Your objective
Which lines run from the one containing "N Telok Kurau</text>" to the end of the entries below? Retype exactly those, both ends included.

Data for this task
☆ ☆ ☆ ☆
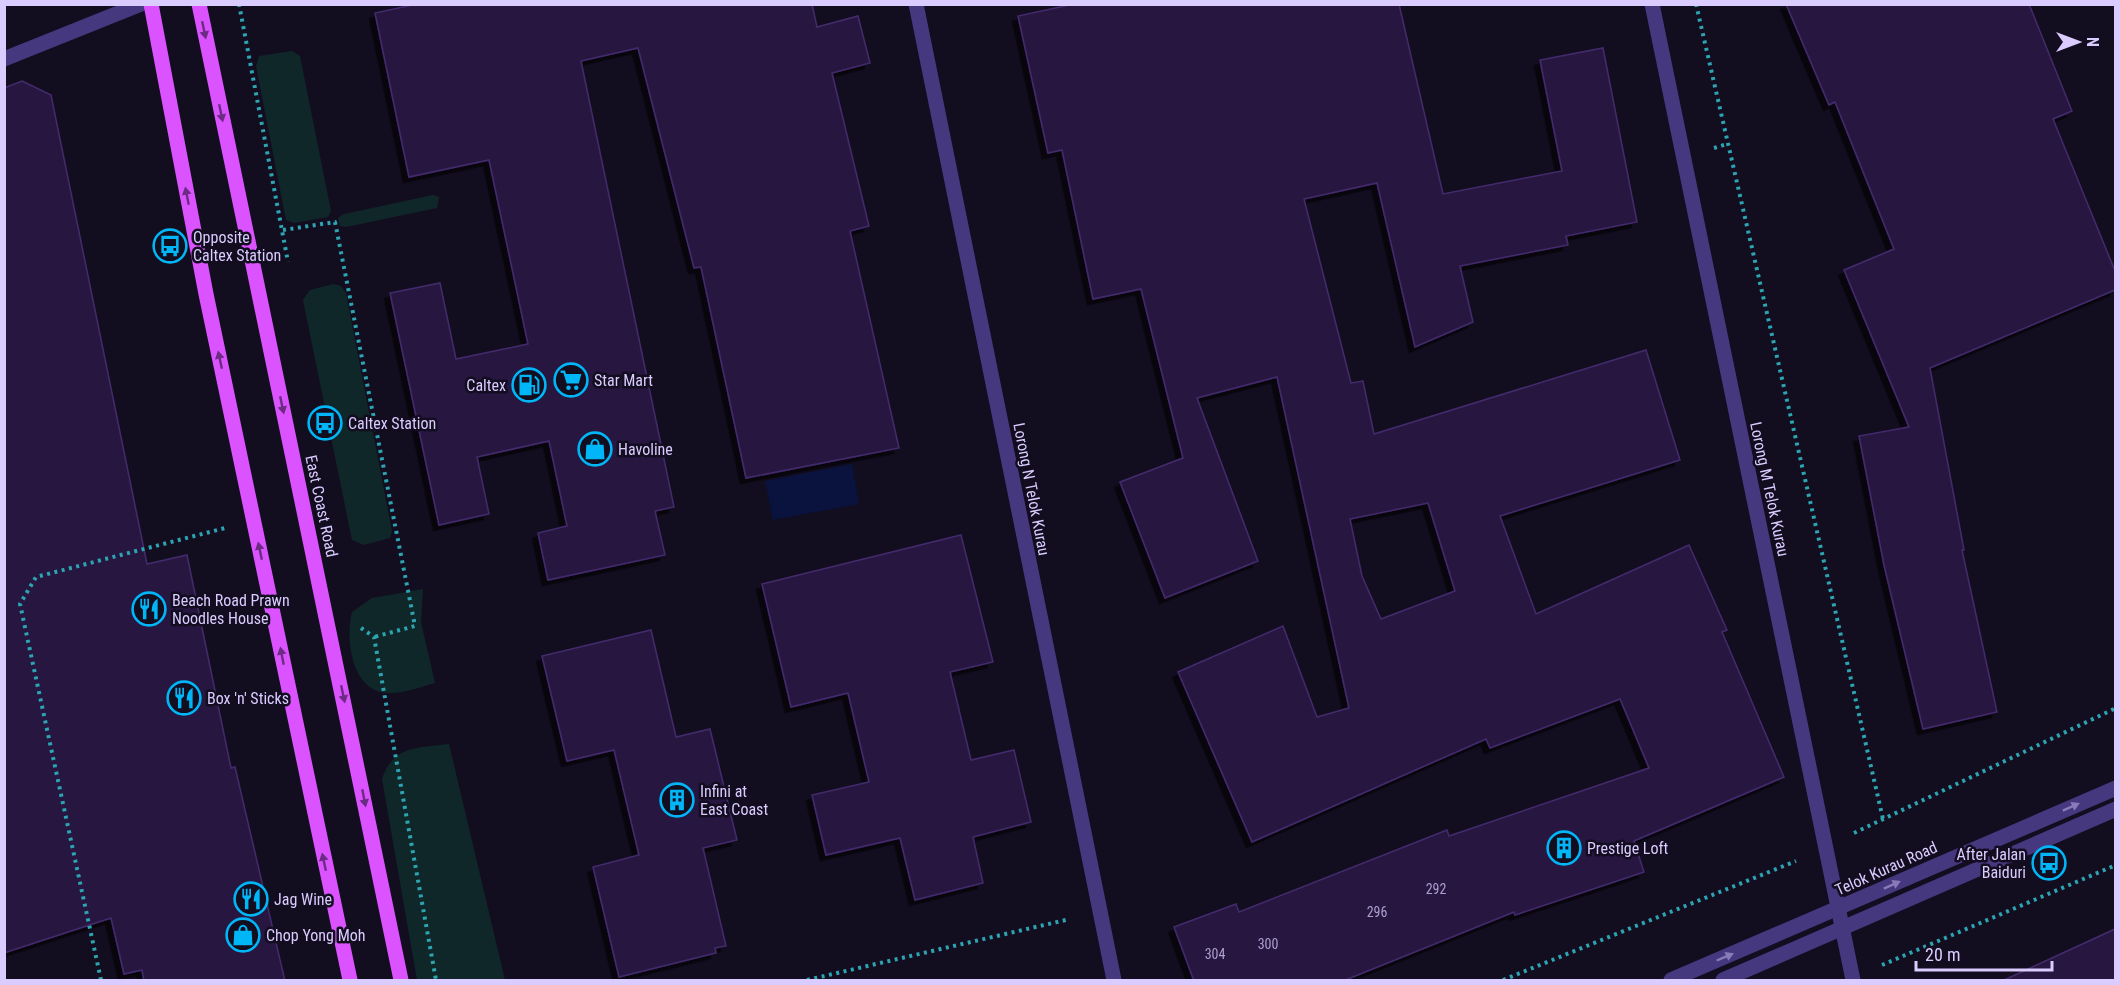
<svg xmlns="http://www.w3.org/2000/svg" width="2120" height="985" font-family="'Roboto Condensed',sans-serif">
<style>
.green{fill:#10272a}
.water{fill:#09133d}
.building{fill:#281941;stroke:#432b6d;stroke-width:1.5;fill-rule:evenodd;filter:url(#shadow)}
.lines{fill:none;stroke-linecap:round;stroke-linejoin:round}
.path{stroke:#2da4b2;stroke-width:4;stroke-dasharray:3 4.5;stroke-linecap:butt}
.minor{stroke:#46387f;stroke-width:15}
.major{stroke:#db53ff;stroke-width:15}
.oneway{fill:#6d2c84}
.oneway2{fill:#897bb9}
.labels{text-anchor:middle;stroke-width:5;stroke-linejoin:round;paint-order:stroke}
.number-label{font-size:14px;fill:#ae9fd0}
.poi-label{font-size:16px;fill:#daccff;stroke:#130d20;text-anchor:start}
.street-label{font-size:16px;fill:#daccff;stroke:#130d20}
</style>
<defs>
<filter id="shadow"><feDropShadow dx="-5.5" dy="5.5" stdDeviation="0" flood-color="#0009"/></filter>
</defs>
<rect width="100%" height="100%" fill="#130d20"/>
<!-- green -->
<g class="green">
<polygon points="292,51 300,56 331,211 328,217 294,223 286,220 256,66 259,56"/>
<polygon points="433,195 439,197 437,208 346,227 340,226 338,218 344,214"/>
<polygon points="333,284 341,286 346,293 392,531 390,538 364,545 352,540 303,300 310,290"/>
<path d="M423,589L421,622L435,683C421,687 405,693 390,693C352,694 345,640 352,612L372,598Z"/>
<path d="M449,744L505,980H417L382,779C393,745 418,748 449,744Z"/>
</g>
<!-- water -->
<polygon class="water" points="852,464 859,504 773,520 765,481"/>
<!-- building -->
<g class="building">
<polygon points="417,4 812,4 817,27 858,16 870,63 832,73 869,226 850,231 899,448 746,478 701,267 694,268 638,48 581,61 674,507 655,511 665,555 548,580 538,533 567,526 549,441 477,457 489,514 439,525 390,293 440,283 456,359 528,344 489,160 409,177 375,13"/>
<path d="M1074,4H1399L1443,194L1562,171L1540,60L1603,48L1637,222L1566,236L1568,245L1460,266L1473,322L1415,347L1377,183L1304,199L1351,383L1363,381L1374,434L1646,350L1680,460L1500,516L1536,614L1689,545L1727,630L1722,632L1784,777L1634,841L1644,872L1515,915L1514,912L1343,981H1194L1174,927L1236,904L1239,912L1447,830L1449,836L1649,768L1620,699L1490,748L1486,739L1252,842L1178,672L1283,626L1317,717L1349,708L1277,377L1197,398L1258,561L1165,598L1120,482L1183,458L1141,289L1093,299L1062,150L1048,153L1018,16ZM1428,503L1455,591L1381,619L1362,576L1350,519Z"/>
<polygon points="1786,4 2029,4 2072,111 2053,119 2115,271 2115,290 1930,368 1964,550 1962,550 1997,712 1923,729 1884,565 1859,436 1909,427 1844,270 1894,249 1835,102 1829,105"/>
<polygon points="22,81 51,95 147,564 187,555 231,768 235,767 285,981 144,981 142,970 124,974 111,918 4,953 4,88"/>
<polygon points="961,535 993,662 950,672 971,760 1014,750 1031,822 973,837 983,883 915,900 900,838 826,855 812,795 869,782 848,693 791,707 762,584"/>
<polygon points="651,630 676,737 710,729 737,840 703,848 726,946 715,948 716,953 619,977 593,867 639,855 614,750 567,761 542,656"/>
<polygon points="2115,929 2115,981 2002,981"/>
</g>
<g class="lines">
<!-- path -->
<g class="path">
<polyline points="239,4 288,262"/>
<polyline points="1696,4 1883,819"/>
<polyline points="1714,148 1727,144"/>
<polyline points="283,230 335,222 415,626 374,637"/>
<polyline points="361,628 374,637 436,980"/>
<polyline points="1854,833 2116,708"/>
<polyline points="1882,965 2116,865"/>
<polyline points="101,980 20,604 36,577 225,528"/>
<polyline points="807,980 1070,919"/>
<polyline points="1503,980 1796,861"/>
</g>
<!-- minor -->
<g class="minor">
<polyline points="916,4 1114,980"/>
<polyline points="1652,4 1853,980"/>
<polyline points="4,59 141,4"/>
<polyline points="1671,980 2116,788"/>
<polyline points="1723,980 2116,809"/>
</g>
<!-- major -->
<g class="major">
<polyline points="151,4 206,294 350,980"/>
<polyline points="199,4 401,980"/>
</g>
</g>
<!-- one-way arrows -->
<defs><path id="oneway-solid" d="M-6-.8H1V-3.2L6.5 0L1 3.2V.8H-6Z" transform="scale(1.5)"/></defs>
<g class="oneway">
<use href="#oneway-solid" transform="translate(204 30) rotate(78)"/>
<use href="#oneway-solid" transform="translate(221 113) rotate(78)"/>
<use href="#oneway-solid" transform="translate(187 196) rotate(-101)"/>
<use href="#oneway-solid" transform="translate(220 360) rotate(-102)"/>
<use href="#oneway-solid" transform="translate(282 405) rotate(78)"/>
<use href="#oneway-solid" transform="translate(260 551) rotate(-102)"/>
<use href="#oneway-solid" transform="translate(282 656) rotate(-101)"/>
<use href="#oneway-solid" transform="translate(343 694) rotate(78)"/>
<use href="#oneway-solid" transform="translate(364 798) rotate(79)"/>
<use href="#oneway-solid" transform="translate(324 862) rotate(-102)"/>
</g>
<g class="oneway2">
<use href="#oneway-solid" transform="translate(2071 807) rotate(-24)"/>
<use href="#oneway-solid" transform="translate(1892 885) rotate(-24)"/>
<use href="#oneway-solid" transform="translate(1725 957) rotate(-23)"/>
</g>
<!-- icons -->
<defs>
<symbol id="bus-ring" viewBox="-11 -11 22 22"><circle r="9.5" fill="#130d20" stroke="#00b6f7" stroke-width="1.5"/><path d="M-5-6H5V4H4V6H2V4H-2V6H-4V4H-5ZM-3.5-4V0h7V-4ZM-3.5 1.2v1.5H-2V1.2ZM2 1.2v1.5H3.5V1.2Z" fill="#00b6f7"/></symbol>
<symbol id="supermarket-ring" viewBox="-11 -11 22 22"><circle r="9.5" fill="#130d20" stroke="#00b6f7" stroke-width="1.5"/><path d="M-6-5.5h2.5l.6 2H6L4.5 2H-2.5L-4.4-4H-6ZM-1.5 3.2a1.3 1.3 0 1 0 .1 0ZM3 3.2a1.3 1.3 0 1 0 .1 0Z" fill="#00b6f7"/></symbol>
<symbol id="fuel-ring" viewBox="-11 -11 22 22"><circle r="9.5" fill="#130d20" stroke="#00b6f7" stroke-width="1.5"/><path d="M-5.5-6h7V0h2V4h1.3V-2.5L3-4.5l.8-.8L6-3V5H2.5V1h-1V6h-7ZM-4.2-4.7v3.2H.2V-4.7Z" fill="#00b6f7"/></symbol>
<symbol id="shop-ring" viewBox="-11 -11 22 22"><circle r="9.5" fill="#130d20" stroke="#00b6f7" stroke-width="1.5"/><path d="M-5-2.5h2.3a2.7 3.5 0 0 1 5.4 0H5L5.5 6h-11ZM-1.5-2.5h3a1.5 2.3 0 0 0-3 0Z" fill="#00b6f7"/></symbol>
<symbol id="restaurant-ring" viewBox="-11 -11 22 22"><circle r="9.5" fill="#130d20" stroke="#00b6f7" stroke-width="1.5"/><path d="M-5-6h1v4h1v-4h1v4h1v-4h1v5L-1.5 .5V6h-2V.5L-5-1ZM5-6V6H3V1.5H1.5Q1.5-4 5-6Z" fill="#00b6f7"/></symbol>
<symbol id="building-ring" viewBox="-11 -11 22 22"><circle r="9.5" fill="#130d20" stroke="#00b6f7" stroke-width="1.5"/><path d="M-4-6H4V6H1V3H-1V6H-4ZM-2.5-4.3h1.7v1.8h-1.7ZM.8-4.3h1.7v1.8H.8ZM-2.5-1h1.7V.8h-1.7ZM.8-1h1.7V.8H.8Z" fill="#00b6f7"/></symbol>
</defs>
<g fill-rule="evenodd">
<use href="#bus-ring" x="151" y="227" width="38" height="38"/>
<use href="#supermarket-ring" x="552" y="361" width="38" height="38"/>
<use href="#fuel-ring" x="510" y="366" width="38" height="38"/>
<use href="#bus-ring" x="306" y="404" width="38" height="38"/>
<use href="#shop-ring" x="576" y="430" width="38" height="38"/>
<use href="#restaurant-ring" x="130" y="590" width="38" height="38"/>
<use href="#restaurant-ring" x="165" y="679" width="38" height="38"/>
<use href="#building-ring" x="658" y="781" width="38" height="38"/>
<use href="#building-ring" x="1545" y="829" width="38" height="38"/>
<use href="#bus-ring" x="2030" y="844" width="38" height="38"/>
<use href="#restaurant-ring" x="232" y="880" width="38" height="38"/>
<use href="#shop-ring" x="224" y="916" width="38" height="38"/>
</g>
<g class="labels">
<!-- number labels -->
<g class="number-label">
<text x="1436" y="894">292</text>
<text x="1377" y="917">296</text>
<text x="1268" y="949">300</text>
<text x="1215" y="959">304</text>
</g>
<!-- poi labels -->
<g class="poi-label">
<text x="193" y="243">Opposite<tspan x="193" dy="18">Caltex Station</tspan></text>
<text x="594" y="386">Star Mart</text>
<text x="506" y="391" text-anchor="end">Caltex</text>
<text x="348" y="429">Caltex Station</text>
<text x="618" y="455">Havoline</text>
<text x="172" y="606">Beach Road Prawn<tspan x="172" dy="18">Noodles House</tspan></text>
<text x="207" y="704">Box 'n' Sticks</text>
<text x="700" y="797">Infini at<tspan x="700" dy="18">East Coast</tspan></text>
<text x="1587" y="854">Prestige Loft</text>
<text x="2026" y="860" text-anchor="end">After Jalan<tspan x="2026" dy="18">Baiduri</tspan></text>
<text x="274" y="905">Jag Wine</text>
<text x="266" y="941">Chop Yong Moh</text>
</g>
<!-- street labels -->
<g class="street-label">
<text transform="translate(1032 489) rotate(79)" y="6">Lorong N Telok Kurau</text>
<text transform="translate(1770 489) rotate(78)" y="6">Lorong M Telok Kurau</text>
<text transform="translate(322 506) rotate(78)" y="6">East Coast Road</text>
<text transform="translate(1886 868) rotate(-24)" y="6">Telok Kurau Road</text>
</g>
</g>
<!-- border -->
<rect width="2120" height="985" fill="none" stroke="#daccff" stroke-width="12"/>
<!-- north arrow -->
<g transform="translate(2078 42) rotate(90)" stroke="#130d20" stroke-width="4.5" paint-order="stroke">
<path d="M0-4.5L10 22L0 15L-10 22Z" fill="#daccff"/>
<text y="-9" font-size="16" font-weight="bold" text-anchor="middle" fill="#daccff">N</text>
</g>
<!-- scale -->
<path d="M1916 961v9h136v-9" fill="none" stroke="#daccff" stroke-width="3"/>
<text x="1925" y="961" font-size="18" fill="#daccff" stroke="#130d20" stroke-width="4.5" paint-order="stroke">20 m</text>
</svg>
☆ ☆ ☆ ☆
Task result
<text transform="translate(1032 489) rotate(79)" y="6">Lorong N Telok Kurau</text>
<text transform="translate(1770 489) rotate(78)" y="6">Lorong M Telok Kurau</text>
<text transform="translate(322 506) rotate(78)" y="6">East Coast Road</text>
<text transform="translate(1886 868) rotate(-24)" y="6">Telok Kurau Road</text>
</g>
</g>
<!-- border -->
<rect width="2120" height="985" fill="none" stroke="#daccff" stroke-width="12"/>
<!-- north arrow -->
<g transform="translate(2078 42) rotate(90)" stroke="#130d20" stroke-width="4.5" paint-order="stroke">
<path d="M0-4.5L10 22L0 15L-10 22Z" fill="#daccff"/>
<text y="-9" font-size="16" font-weight="bold" text-anchor="middle" fill="#daccff">N</text>
</g>
<!-- scale -->
<path d="M1916 961v9h136v-9" fill="none" stroke="#daccff" stroke-width="3"/>
<text x="1925" y="961" font-size="18" fill="#daccff" stroke="#130d20" stroke-width="4.5" paint-order="stroke">20 m</text>
</svg>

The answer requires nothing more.